Mektubumu Yüce Ataürkün şu sözleri ile bitirmek istiyorum: "Bilim ve fen nerede ise gidip oradan alacağız. Ulusumuzun her bireyinin kafasına yerleştireceğiz. İlim ve fen için hiçbir sınırlama tanımayacağız... Dünyada medeniyet için, hayat için, başarı için ve her şey için gerçek yolgösterici bilimdir... Tutarlı bir kanıta dayanmayan geleneklerin, inanışların ısrarla korunması bir ulusun gelişmesinin ve değişmesinin önündeki en büyük engeldir."
Bilim, kişisel gelişmenin de temel unsurudur. Bir insanın fikren, ruhen ve bedenen gelişmesi, etik (ahlaki) değerleri benimseyip yaşamının rehberi yapabilmesi ve kendini tanıması bilime verdiği önem ve değerle ölçülebilir.
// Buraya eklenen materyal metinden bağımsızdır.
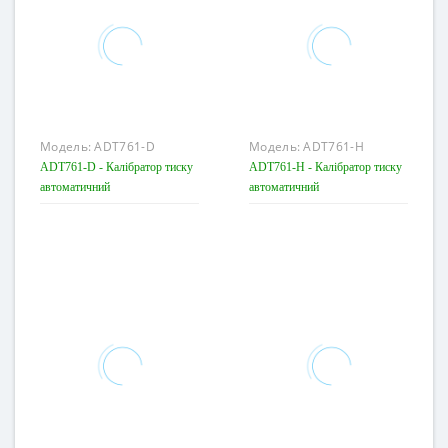
Модель:
ADT761-D
Модель:
ADT761-H
ADT761-D - Калібратор тиску
ADT761-H - Калібратор тиску
автоматичний
автоматичний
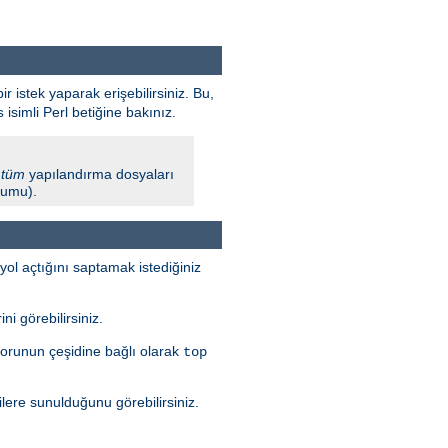
ir istek yaparak erişebilirsiniz. Bu,
isimli Perl betiğine bakınız.
s
l
tüm
yapılandırma dosyaları
urumu).
yol açtığını saptamak istediğiniz
i görebilirsiniz.
 Sorunun çeşidine bağlı olarak
top
ilere sunulduğunu görebilirsiniz.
Yunus ne güzel söylemiş:
İlim, ilim bilmektir / İlim kendin bilmektir
Sen kendini bilmezsen / Bu nasıl okumaktır?
Siz izleyen, okuyan değerli köylülerimi,canım insanlarımı sıkmamak için burada kesiyorum. gelecek ay başka bir konudaki düşüncelerimi aktarmağa devam edeceğim. Hepinize sağlıklı, mutlu ve başarılı güzel günler diliyorum. Çocuklarımızı, torunlarımızı hurafe ve safsatalardan uzak, bilimle, teknolajiyle barışık olarak yetiştirelim. Hoşça kalın.